Candice was talking about used textbooks earlier tonight, and
that reminded me of abebooks.com,
the used-bookseller clearinghouse (which, I should note, is Canadian,
based in Victoria, BC). While her search didn’t turn up anything, it made me
think to check for Canadianisms, and I hit a jackpot — sixteen
copies available, about two thirds of which were from Canada, and two
of which are within an hour’s drive from here.

I picked one in near-fine condition and ordered it. The bookseller works
from his home, so it’ll still come to me in the mail, but it will do so
from a town about 70 km south of here, which pleases me. The transaction
is brokered through Abebooks, which means they’re probably skimming a
bit off the top, but which also means I don’t have to trust a small
bookseller to get the Internet-payments thing done right.

Can you imagine how annoying it would have been to track down that book
before the Internet came along? Even if I’d known that this bookseller
existed, the title isn’t much of a collector’s book, so it may
or may not have appeared in his catalogue, and so on. Abebooks is one
of those things done right.

I’ll be sure to let you all know how the transaction went, for the
benefit of those of you who (like me!) have never used Abebooks before.
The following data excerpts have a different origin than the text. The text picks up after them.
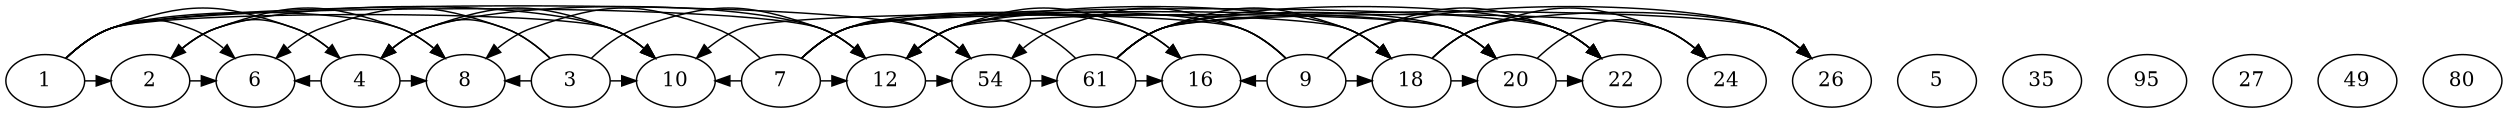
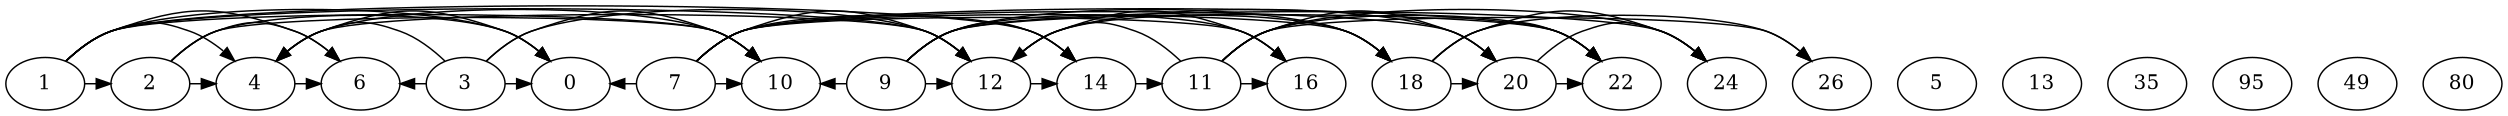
  digraph {
    edge [constraint=false]
    n1 [label=1]
    n2 [label=2]
    n3 [label=4]
    n4 [label=6]
-   n5 [label=8]
+   n5 [label=0]
    n6 [label=10]
    n7 [label=12]
-   n8 [label=54]
+   n8 [label=14]
    n9 [label=16]
    n10 [label=18]
    n11 [label=20]
-   n12 [label=61]
+   n12 [label=11]
    n13 [label=3]
    n14 [label=5]
    n15 [label=7]
    n16 [label=22]
    n17 [label=24]
    n18 [label=26]
    n19 [label=9]
+   n20 [label=13]
    n21 [label=35]
    n22 [label=95]
-   n23 [label=27]
    n24 [label=49]
    n25 [label=80]
    n1 -> n2
    n1 -> n3
    n1 -> n4
    n1 -> n5
    n1 -> n6
    n1 -> n7
    n1 -> n8
-   n3 -> n2
+   n2 -> n3
    n2 -> n4
    n2 -> n5
    n2 -> n6
    n3 -> n4
    n3 -> n5
    n3 -> n6
    n7 -> n3
    n7 -> n8
    n7 -> n9
    n7 -> n10
    n7 -> n11
    n8 -> n12
    n10 -> n11
    n10 -> n16
    n10 -> n17
    n10 -> n18
    n11 -> n16
    n11 -> n17
    n12 -> n7
    n12 -> n9
    n12 -> n10
    n12 -> n11
    n12 -> n16
    n12 -> n17
    n12 -> n18
    n13 -> n3
    n13 -> n4
    n13 -> n5
    n13 -> n6
    n13 -> n7
    n15 -> n5
    n15 -> n6
    n15 -> n7
    n15 -> n8
    n15 -> n9
    n15 -> n10
    n15 -> n11
    n15 -> n16
    n19 -> n6
    n19 -> n7
    n19 -> n8
    n19 -> n9
    n19 -> n10
    n19 -> n16
-   n19 -> n18
+   n19 -> n17
  }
In other news, I am currently listening to some amazing jazz vocal
renditions of Icelandic folk tunes and American jazz standards by
a young Icelandic woman named Björk Guðmundsdóttir, with whom you
might be on a first-name basis. The album, Gling-Gló, predates
Debut by a few years, but it’s definitely our Björk, even though
the music isn’t pjarticularly cjaracteristic of her style at all. It’s
listenable, familiar, and surreal.

5 responses to “WONDERS OF THE INTARWEB”

  1. I’ve ordered nearly twenty books through Abebooks before, and I’ve been very satisfied.
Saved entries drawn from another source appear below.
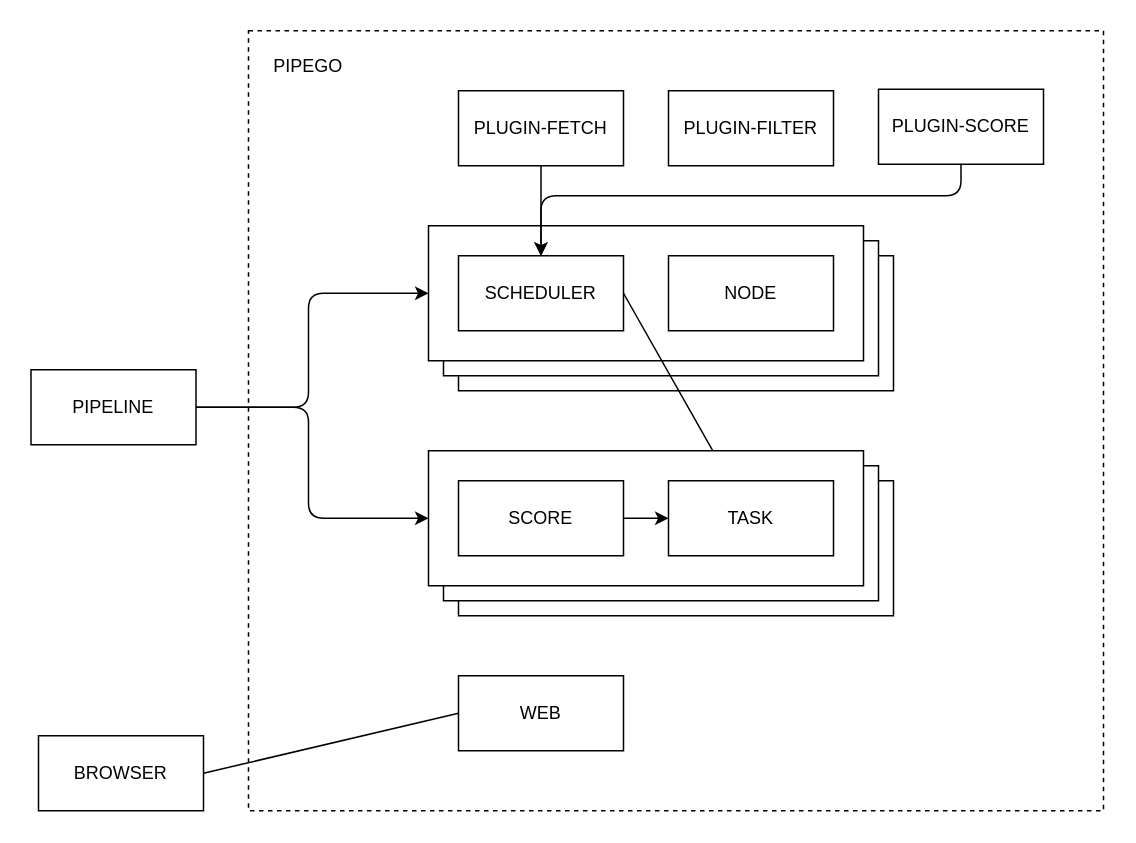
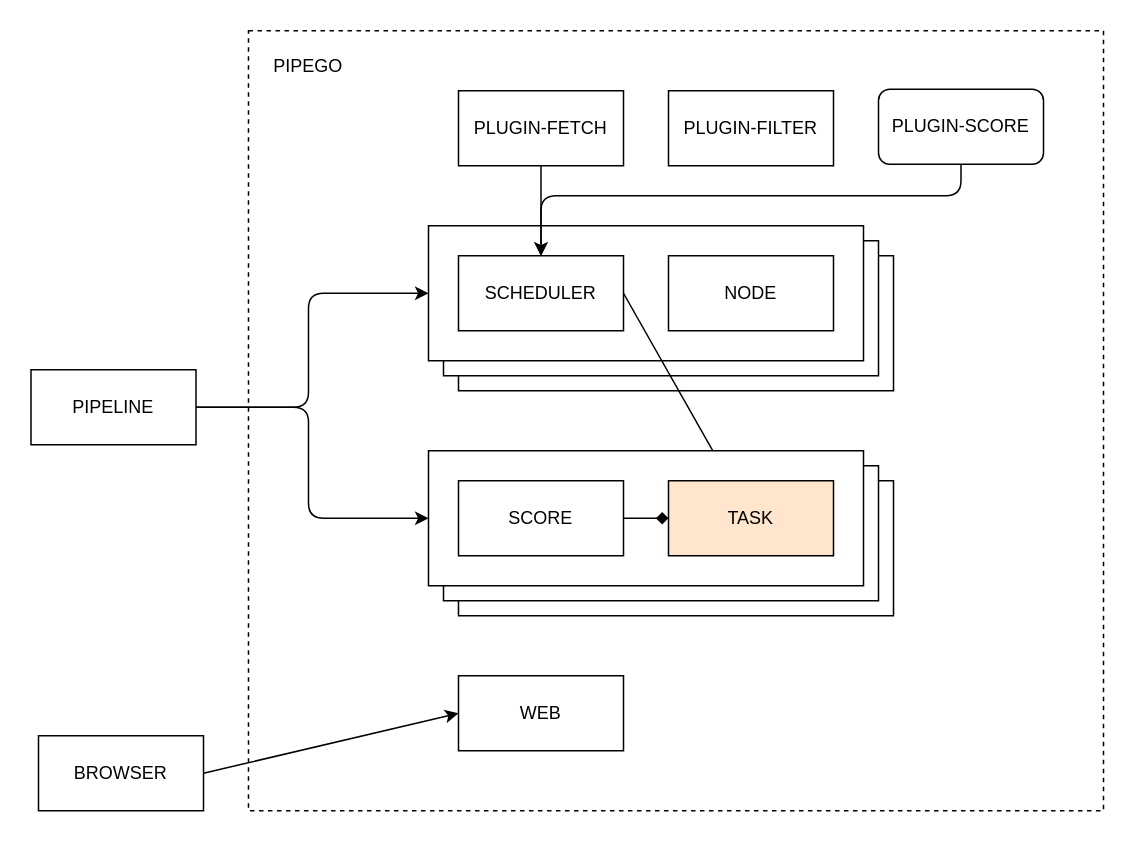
  <mxCell id="0" />
  <mxCell id="1" parent="0" />
  <mxCell id="2" value="" style="rounded=0;whiteSpace=wrap;html=1;dashed=1;" parent="1" vertex="1"><mxGeometry x="165" y="20" width="570" height="520" as="geometry" /></mxCell>
  <mxCell id="3" value="" style="rounded=0;whiteSpace=wrap;html=1;" parent="1" vertex="1"><mxGeometry x="305" y="170" width="290" height="90" as="geometry" /></mxCell>
  <mxCell id="4" value="" style="rounded=0;whiteSpace=wrap;html=1;" parent="1" vertex="1"><mxGeometry x="295" y="160" width="290" height="90" as="geometry" /></mxCell>
  <mxCell id="5" value="" style="rounded=0;whiteSpace=wrap;html=1;" parent="1" vertex="1"><mxGeometry x="285" y="150" width="290" height="90" as="geometry" /></mxCell>
  <mxCell id="6" value="PIPEGO" style="text;html=1;strokeColor=none;fillColor=none;align=center;verticalAlign=middle;whiteSpace=wrap;rounded=0;" parent="1" vertex="1"><mxGeometry x="175" y="29" width="60" height="30" as="geometry" /></mxCell>
  <mxCell id="7" value="BROWSER" style="rounded=0;whiteSpace=wrap;html=1;" parent="1" vertex="1"><mxGeometry x="25" y="490" width="110" height="50" as="geometry" /></mxCell>
  <mxCell id="8" value="PIPELINE" style="rounded=0;whiteSpace=wrap;html=1;" parent="1" vertex="1"><mxGeometry x="20" y="246" width="110" height="50" as="geometry" /></mxCell>
  <mxCell id="9" value="SCHEDULER" style="rounded=0;whiteSpace=wrap;html=1;" parent="1" vertex="1"><mxGeometry x="305" y="170" width="110" height="50" as="geometry" /></mxCell>
  <mxCell id="10" value="NODE" style="rounded=0;whiteSpace=wrap;html=1;" parent="1" vertex="1"><mxGeometry x="445" y="170" width="110" height="50" as="geometry" /></mxCell>
  <mxCell id="11" value="" style="endArrow=classic;html=1;exitX=1;exitY=0.5;exitDx=0;exitDy=0;" parent="1" source="9" target="16" edge="1"><mxGeometry width="50" height="50" relative="1" as="geometry"><mxPoint x="305" y="280" as="sourcePoint" /><mxPoint x="355" y="230" as="targetPoint" /></mxGeometry></mxCell>
  <mxCell id="12" value="" style="rounded=0;whiteSpace=wrap;html=1;" parent="1" vertex="1"><mxGeometry x="305" y="320" width="290" height="90" as="geometry" /></mxCell>
  <mxCell id="13" value="" style="rounded=0;whiteSpace=wrap;html=1;" parent="1" vertex="1"><mxGeometry x="295" y="310" width="290" height="90" as="geometry" /></mxCell>
  <mxCell id="14" value="" style="rounded=0;whiteSpace=wrap;html=1;" parent="1" vertex="1"><mxGeometry x="285" y="300" width="290" height="90" as="geometry" /></mxCell>
  <mxCell id="15" value="SCORE" style="rounded=0;whiteSpace=wrap;html=1;" parent="1" vertex="1"><mxGeometry x="305" y="320" width="110" height="50" as="geometry" /></mxCell>
- <mxCell id="16" value="TASK" style="rounded=0;whiteSpace=wrap;html=1;" parent="1" vertex="1"><mxGeometry x="445" y="320" width="110" height="50" as="geometry" /></mxCell>
- <mxCell id="17" value="" style="endArrow=classic;html=1;entryX=0;entryY=0.5;entryDx=0;entryDy=0;exitX=1;exitY=0.5;exitDx=0;exitDy=0;" parent="1" source="15" target="16" edge="1"><mxGeometry width="50" height="50" relative="1" as="geometry"><mxPoint x="305" y="430" as="sourcePoint" /><mxPoint x="355" y="380" as="targetPoint" /></mxGeometry></mxCell>
- <mxCell id="18" value="" style="endArrow=none;startArrow=none;html=1;exitX=1;exitY=0.5;exitDx=0;exitDy=0;entryX=0;entryY=0.5;entryDx=0;entryDy=0;startFill=0;" parent="1" source="7" target="24" edge="1"><mxGeometry width="50" height="50" relative="1" as="geometry"><mxPoint x="245" y="320" as="sourcePoint" /><mxPoint x="295" y="270" as="targetPoint" /></mxGeometry></mxCell>
+ <mxCell id="16" value="TASK" style="rounded=0;whiteSpace=wrap;html=1;fillColor=#ffe6cc;" parent="1" vertex="1"><mxGeometry x="445" y="320" width="110" height="50" as="geometry" /></mxCell>
+ <mxCell id="17" value="" style="endArrow=diamond;html=1;entryX=0;entryY=0.5;entryDx=0;entryDy=0;exitX=1;exitY=0.5;exitDx=0;exitDy=0;" parent="1" source="15" target="16" edge="1"><mxGeometry width="50" height="50" relative="1" as="geometry"><mxPoint x="305" y="430" as="sourcePoint" /><mxPoint x="355" y="380" as="targetPoint" /></mxGeometry></mxCell>
+ <mxCell id="18" value="" style="endArrow=classic;startArrow=none;html=1;exitX=1;exitY=0.5;exitDx=0;exitDy=0;entryX=0;entryY=0.5;entryDx=0;entryDy=0;startFill=0;" parent="1" source="7" target="24" edge="1"><mxGeometry width="50" height="50" relative="1" as="geometry"><mxPoint x="245" y="320" as="sourcePoint" /><mxPoint x="295" y="270" as="targetPoint" /></mxGeometry></mxCell>
  <mxCell id="19" value="" style="edgeStyle=elbowEdgeStyle;elbow=horizontal;endArrow=classic;html=1;entryX=0;entryY=0.5;entryDx=0;entryDy=0;exitX=1;exitY=0.5;exitDx=0;exitDy=0;startArrow=none;startFill=0;" parent="1" source="8" target="5" edge="1"><mxGeometry width="50" height="50" relative="1" as="geometry"><mxPoint x="255" y="410" as="sourcePoint" /><mxPoint x="305" y="360" as="targetPoint" /><Array as="points"><mxPoint x="205" y="230" /></Array></mxGeometry></mxCell>
  <mxCell id="20" value="" style="edgeStyle=elbowEdgeStyle;elbow=horizontal;endArrow=classic;html=1;entryX=0;entryY=0.5;entryDx=0;entryDy=0;exitX=1;exitY=0.5;exitDx=0;exitDy=0;startArrow=none;startFill=0;" parent="1" source="8" target="14" edge="1"><mxGeometry width="50" height="50" relative="1" as="geometry"><mxPoint x="95" y="295" as="sourcePoint" /><mxPoint x="295" y="205" as="targetPoint" /><Array as="points"><mxPoint x="205" y="310" /></Array></mxGeometry></mxCell>
  <mxCell id="21" value="PLUGIN-FETCH" style="rounded=0;whiteSpace=wrap;html=1;" parent="1" vertex="1"><mxGeometry x="305" y="60" width="110" height="50" as="geometry" /></mxCell>
  <mxCell id="22" value="PLUGIN-FILTER" style="rounded=0;whiteSpace=wrap;html=1;" parent="1" vertex="1"><mxGeometry x="445" y="60" width="110" height="50" as="geometry" /></mxCell>
  <mxCell id="23" value="" style="endArrow=classic;html=1;exitX=0.5;exitY=1;exitDx=0;exitDy=0;entryX=0.5;entryY=0;entryDx=0;entryDy=0;" parent="1" source="21" target="9" edge="1"><mxGeometry width="50" height="50" relative="1" as="geometry"><mxPoint x="375" y="290" as="sourcePoint" /><mxPoint x="425" y="240" as="targetPoint" /></mxGeometry></mxCell>
  <mxCell id="24" value="WEB" style="rounded=0;whiteSpace=wrap;html=1;" parent="1" vertex="1"><mxGeometry x="305" y="450" width="110" height="50" as="geometry" /></mxCell>
- <mxCell id="25" value="PLUGIN-SCORE" style="rounded=0;whiteSpace=wrap;html=1;" vertex="1" parent="1"><mxGeometry x="585" y="59" width="110" height="50" as="geometry" /></mxCell>
+ <mxCell id="25" value="PLUGIN-SCORE" style="whiteSpace=wrap;html=1;rounded=1;" vertex="1" parent="1"><mxGeometry x="585" y="59" width="110" height="50" as="geometry" /></mxCell>
  <mxCell id="26" value="" style="edgeStyle=elbowEdgeStyle;elbow=vertical;endArrow=classic;html=1;exitX=0.5;exitY=1;exitDx=0;exitDy=0;entryX=0.5;entryY=0;entryDx=0;entryDy=0;" edge="1" parent="1" source="25" target="9"><mxGeometry width="50" height="50" relative="1" as="geometry"><mxPoint x="510" y="120" as="sourcePoint" /><mxPoint x="370" y="180" as="targetPoint" /><Array as="points"><mxPoint x="505" y="130" /></Array></mxGeometry></mxCell>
    And I agree that they’re a great source to find hard-to-find, out-of-print books (for example, I got a copy of McEwen’s Niuean Dictionary through them).


  2. Lately I’ve been using addall for my book searching needs. They scan a whole bunch of sources including abebooks.

    The only downside at the moment is that they’ve now broken it up into new and used books, whereas before you could just do one search. Still, a handy tool.

  3. I’ve not used Abebooks much. In fact, I may have only used it the once, but it was a good one. My father was asking me if I knew of any good way to find out-of-print books because he was searching for, oh, I don’t recall precisely what it is now, but it was some scholarly-type literary criticism about a Greek playwright. He found copies through Amazon’s used book program, but they were magical ones impregnanted with fairy dust or some shit — at least they better be for $250+. He called me, I told him I’d look around, and then I remembered Abebooks. Ten minutes later I was forwarding him a copy of my receipt: $20 from some small shop somewhere in Pennsylvania. It arrived a week or so later, and everyone lived happily ever after. The end.

    A side note for mendel: the fun and exciting characters in your current music field show up fine on my friends page but become ?s when I go to read/reply.